[EXERCISE DESCRIPTION] Quote, word for word, the portion of the jokes that opens with the words "Mess with your" and closes with "has ever seen.".

So if you’re listening today you should really only be expected to imagine 49.28% of the people.
My strong stance on drinking milk straight from the carton has met with no opposition from people who haven’t caught me yet.
Mess with your coworkers by walking up behind them and whispering in their ear, “strike two”
I asked my dad if there were any advantages to being in your eighties. He said, “Well, no one tries to sell me extended warranties anymore.”
I’m not high maintenance at all. All I want from a partner is the understanding that I need to feel worshipped whilst also being mostly left alone.
My dishes are lined up like my sink is the hottest night club the world has ever seen.
[tv, watching a gymnast eat it on the vault]
Me (tripped over a slipper in the dark once): I know exactly how she feels.
I’m sorry I hosed off your toddler as he walked by my house but I can’t afford to get sick right now.

[DATA FOR ANALYSIS]

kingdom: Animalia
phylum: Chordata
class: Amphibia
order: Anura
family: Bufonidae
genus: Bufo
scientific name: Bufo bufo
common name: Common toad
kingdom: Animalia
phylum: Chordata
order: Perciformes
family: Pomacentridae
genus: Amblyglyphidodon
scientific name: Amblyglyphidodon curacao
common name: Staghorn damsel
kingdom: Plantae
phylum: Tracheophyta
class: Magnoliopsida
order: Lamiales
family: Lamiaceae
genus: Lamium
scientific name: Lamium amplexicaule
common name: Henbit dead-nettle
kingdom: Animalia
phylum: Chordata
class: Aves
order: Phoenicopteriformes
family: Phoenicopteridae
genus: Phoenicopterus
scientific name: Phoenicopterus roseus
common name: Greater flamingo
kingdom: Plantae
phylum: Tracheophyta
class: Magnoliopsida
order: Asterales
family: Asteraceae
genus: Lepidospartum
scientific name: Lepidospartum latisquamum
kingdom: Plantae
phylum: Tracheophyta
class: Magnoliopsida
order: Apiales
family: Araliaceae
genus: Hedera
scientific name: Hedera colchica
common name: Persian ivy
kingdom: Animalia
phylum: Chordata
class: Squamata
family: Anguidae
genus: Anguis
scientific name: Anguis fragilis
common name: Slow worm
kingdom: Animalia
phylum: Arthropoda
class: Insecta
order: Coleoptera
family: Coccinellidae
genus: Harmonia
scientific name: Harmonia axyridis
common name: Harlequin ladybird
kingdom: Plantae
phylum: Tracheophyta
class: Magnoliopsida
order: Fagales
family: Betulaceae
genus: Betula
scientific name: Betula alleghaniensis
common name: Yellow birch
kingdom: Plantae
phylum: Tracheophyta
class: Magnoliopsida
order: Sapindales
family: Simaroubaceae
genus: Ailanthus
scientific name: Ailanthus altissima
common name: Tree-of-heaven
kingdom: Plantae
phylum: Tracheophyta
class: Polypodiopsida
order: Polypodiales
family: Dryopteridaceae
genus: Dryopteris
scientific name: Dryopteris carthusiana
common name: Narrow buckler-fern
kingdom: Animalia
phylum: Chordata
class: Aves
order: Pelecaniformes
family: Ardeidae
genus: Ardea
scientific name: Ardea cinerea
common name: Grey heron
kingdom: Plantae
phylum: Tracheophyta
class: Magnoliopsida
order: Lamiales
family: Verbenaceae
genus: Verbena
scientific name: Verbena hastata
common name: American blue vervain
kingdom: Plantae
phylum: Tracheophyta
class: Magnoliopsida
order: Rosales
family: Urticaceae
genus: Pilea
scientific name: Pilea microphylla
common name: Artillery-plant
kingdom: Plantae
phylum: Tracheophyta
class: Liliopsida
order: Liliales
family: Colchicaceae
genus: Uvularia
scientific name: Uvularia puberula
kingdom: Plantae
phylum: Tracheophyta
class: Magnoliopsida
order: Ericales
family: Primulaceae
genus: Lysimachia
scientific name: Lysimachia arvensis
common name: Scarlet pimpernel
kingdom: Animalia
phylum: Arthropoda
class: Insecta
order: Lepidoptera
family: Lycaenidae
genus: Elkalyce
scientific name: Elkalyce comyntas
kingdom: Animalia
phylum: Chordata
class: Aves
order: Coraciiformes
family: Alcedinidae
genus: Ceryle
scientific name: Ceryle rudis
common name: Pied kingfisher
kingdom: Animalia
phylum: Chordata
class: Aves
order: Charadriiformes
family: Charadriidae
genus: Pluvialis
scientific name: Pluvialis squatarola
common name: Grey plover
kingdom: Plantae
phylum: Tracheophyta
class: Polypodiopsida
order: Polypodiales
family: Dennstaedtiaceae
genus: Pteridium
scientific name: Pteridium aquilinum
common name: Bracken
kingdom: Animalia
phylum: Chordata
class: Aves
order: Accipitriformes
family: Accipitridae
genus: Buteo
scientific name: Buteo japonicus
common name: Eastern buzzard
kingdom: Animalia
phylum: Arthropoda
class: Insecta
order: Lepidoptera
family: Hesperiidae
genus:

[REPLY TO THE TASK]
Mess with your coworkers by walking up behind them and whispering in their ear, “strike two”
I asked my dad if there were any advantages to being in your eighties. He said, “Well, no one tries to sell me extended warranties anymore.”
I’m not high maintenance at all. All I want from a partner is the understanding that I need to feel worshipped whilst also being mostly left alone.
My dishes are lined up like my sink is the hottest night club the world has ever seen.